*Job:* A verbatim repeat of the records beneath this line is needed.

(Dataset entries Opens)

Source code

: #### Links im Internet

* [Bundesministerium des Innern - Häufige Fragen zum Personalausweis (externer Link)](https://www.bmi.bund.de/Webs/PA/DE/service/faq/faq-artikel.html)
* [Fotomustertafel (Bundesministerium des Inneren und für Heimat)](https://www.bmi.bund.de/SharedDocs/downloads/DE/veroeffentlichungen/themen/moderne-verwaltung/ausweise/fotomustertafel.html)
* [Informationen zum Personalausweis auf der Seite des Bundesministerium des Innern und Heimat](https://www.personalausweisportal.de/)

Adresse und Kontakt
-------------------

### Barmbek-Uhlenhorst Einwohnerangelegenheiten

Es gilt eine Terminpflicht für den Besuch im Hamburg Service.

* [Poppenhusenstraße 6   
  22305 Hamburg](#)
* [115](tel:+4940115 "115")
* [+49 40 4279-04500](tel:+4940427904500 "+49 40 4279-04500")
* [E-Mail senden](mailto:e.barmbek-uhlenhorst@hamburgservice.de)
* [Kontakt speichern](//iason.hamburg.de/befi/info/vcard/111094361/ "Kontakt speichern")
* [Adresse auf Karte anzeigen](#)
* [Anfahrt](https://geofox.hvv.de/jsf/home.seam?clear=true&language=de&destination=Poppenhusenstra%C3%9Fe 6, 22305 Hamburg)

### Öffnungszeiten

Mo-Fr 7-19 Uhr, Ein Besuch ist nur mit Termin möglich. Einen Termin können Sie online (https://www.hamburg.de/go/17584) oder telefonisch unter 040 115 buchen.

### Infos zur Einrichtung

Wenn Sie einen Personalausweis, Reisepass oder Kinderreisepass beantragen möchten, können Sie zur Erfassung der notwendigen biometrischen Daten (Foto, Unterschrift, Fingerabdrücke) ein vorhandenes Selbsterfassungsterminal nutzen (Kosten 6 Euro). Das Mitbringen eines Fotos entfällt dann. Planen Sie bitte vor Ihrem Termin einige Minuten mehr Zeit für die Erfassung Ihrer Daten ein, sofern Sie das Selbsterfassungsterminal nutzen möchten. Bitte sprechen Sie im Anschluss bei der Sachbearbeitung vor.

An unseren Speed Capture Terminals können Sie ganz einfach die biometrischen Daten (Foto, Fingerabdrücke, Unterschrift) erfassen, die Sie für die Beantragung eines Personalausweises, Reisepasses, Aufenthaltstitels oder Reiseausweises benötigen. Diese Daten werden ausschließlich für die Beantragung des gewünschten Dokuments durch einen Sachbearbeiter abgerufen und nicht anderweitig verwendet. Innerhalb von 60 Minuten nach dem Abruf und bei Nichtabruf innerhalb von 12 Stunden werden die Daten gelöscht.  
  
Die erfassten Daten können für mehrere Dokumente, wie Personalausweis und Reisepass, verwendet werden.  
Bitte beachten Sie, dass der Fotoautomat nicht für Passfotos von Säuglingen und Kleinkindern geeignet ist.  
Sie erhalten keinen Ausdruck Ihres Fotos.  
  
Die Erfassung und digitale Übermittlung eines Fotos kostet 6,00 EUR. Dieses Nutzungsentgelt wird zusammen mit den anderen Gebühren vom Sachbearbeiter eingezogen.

(Dataset entries Closes)

*Reply to the exercise:*
Source code

: #### Links im Internet

* [Bundesministerium des Innern - Häufige Fragen zum Personalausweis (externer Link)](https://www.bmi.bund.de/Webs/PA/DE/service/faq/faq-artikel.html)
* [Fotomustertafel (Bundesministerium des Inneren und für Heimat)](https://www.bmi.bund.de/SharedDocs/downloads/DE/veroeffentlichungen/themen/moderne-verwaltung/ausweise/fotomustertafel.html)
* [Informationen zum Personalausweis auf der Seite des Bundesministerium des Innern und Heimat](https://www.personalausweisportal.de/)

Adresse und Kontakt
-------------------

### Barmbek-Uhlenhorst Einwohnerangelegenheiten

Es gilt eine Terminpflicht für den Besuch im Hamburg Service.

* [Poppenhusenstraße 6   
  22305 Hamburg](#)
* [115](tel:+4940115 "115")
* [+49 40 4279-04500](tel:+4940427904500 "+49 40 4279-04500")
* [E-Mail senden](mailto:e.barmbek-uhlenhorst@hamburgservice.de)
* [Kontakt speichern](//iason.hamburg.de/befi/info/vcard/111094361/ "Kontakt speichern")
* [Adresse auf Karte anzeigen](#)
* [Anfahrt](https://geofox.hvv.de/jsf/home.seam?clear=true&language=de&destination=Poppenhusenstra%C3%9Fe 6, 22305 Hamburg)

### Öffnungszeiten

Mo-Fr 7-19 Uhr, Ein Besuch ist nur mit Termin möglich. Einen Termin können Sie online (https://www.hamburg.de/go/17584) oder telefonisch unter 040 115 buchen.

### Infos zur Einrichtung

Wenn Sie einen Personalausweis, Reisepass oder Kinderreisepass beantragen möchten, können Sie zur Erfassung der notwendigen biometrischen Daten (Foto, Unterschrift, Fingerabdrücke) ein vorhandenes Selbsterfassungsterminal nutzen (Kosten 6 Euro). Das Mitbringen eines Fotos entfällt dann. Planen Sie bitte vor Ihrem Termin einige Minuten mehr Zeit für die Erfassung Ihrer Daten ein, sofern Sie das Selbsterfassungsterminal nutzen möchten. Bitte sprechen Sie im Anschluss bei der Sachbearbeitung vor.

An unseren Speed Capture Terminals können Sie ganz einfach die biometrischen Daten (Foto, Fingerabdrücke, Unterschrift) erfassen, die Sie für die Beantragung eines Personalausweises, Reisepasses, Aufenthaltstitels oder Reiseausweises benötigen. Diese Daten werden ausschließlich für die Beantragung des gewünschten Dokuments durch einen Sachbearbeiter abgerufen und nicht anderweitig verwendet. Innerhalb von 60 Minuten nach dem Abruf und bei Nichtabruf innerhalb von 12 Stunden werden die Daten gelöscht.  
  
Die erfassten Daten können für mehrere Dokumente, wie Personalausweis und Reisepass, verwendet werden.  
Bitte beachten Sie, dass der Fotoautomat nicht für Passfotos von Säuglingen und Kleinkindern geeignet ist.  
Sie erhalten keinen Ausdruck Ihres Fotos.  
  
Die Erfassung und digitale Übermittlung eines Fotos kostet 6,00 EUR. Dieses Nutzungsentgelt wird zusammen mit den anderen Gebühren vom Sachbearbeiter eingezogen.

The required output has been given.